I was introduced to A Tale of Two Cities in high school and immediately fell in love with it. As with many of Dickens’ books, it’s just a bloody good yarn.
The book is more of a tangled web than a book with things disappearing from the plot, only to return later in a completely different context but with much dramatic effect. A good, short summary is impossible, especially without giving anything away. It begins with the Dr. Manettes “return to life” after having been a prisoner in the Bastille for 18 years. He is withdrawn and lost in his own world; it’s almost like he has been forgotten and left to sink to his own death as best he can. The only person able to bring him back from the depths is his daughter, Lucy, who does the best she can to help him and does succeed to a great degree after they bring the doctor back to England.
Meanwhile, the erstwhile servant of Dr. Manette, M. Defarge, has begun a revolutionary group to fight the injustice of the aristocracy in France. Along with his wife, Madame Defarge, he is in charge of condemning the aristocracy and recording their crimes, a record of which is knitted into Madame Defarge’s work readable only by herself, to be used as evidence when the time is right for revolution. Eventually the revolution does begin and Manettes, along with Lucy’s husband, Charles Darnay, are drawn into the dangers of France and Paris during a revolution which saw the deaths of hundreds of French aristocrats, regardless of their true guilt or innocence.
One thing that struck me after this reading was how evil human beings really are. On the one hand, there are the aristocrats, who generally treat the common people with such utter contempt and disregard that it’s easy to see where the impetus for the revolution came from. However, the revolutionists, personified in the book by the Defarges, are so zealous in their attempts to stamp out the outrageous behaviour of the aristocrats, that they become just as contemptible, and just as guilty, as the aristocracy. It’s like when the political left swings so far left that they almost become the political right. What starts out as retribution becomes a blood bath for both the guilty and the innocent. The revolutionists become like misers counting their spoils, only with them, it’s heads they’re counting instead of coins.
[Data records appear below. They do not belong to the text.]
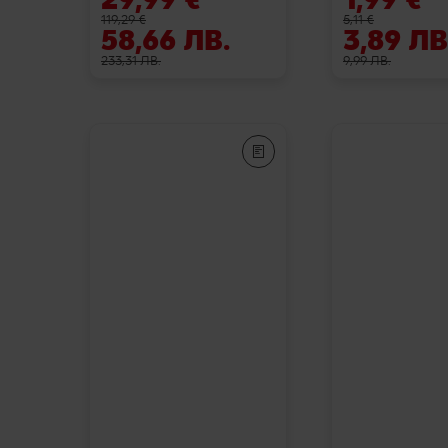
119,29 €
5,11 €
58,66 ЛВ.
3,89 ЛВ
233,31 ЛВ.
9,99 ЛВ.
Dickens, as always, has brilliant characters who inspire sympathy and hate in equal measures on both sides. The two sides, or cities, play off each other to strengthen the impression they give the reader. Lucy is the epitome of love and innocence while Madame Defarge is the personification of evil inspired by revenge and the desire for power. Dickens also verbally draws his characters so well that it’s quite easy to picture them. Madame Defarge is forever imprinted in my brain as a wizened little woman sneering evilly to herself as she knits her condemnation into her work, while Lucy all but has the golden halo above her head.
I could go on forever, but I’ll spare you my verbosity. I love this book and always will. I can especially recommend it to any first time Dickens readers since it is the shortest, yet one of the most powerful books he wrote. 5 out of 5 for this one.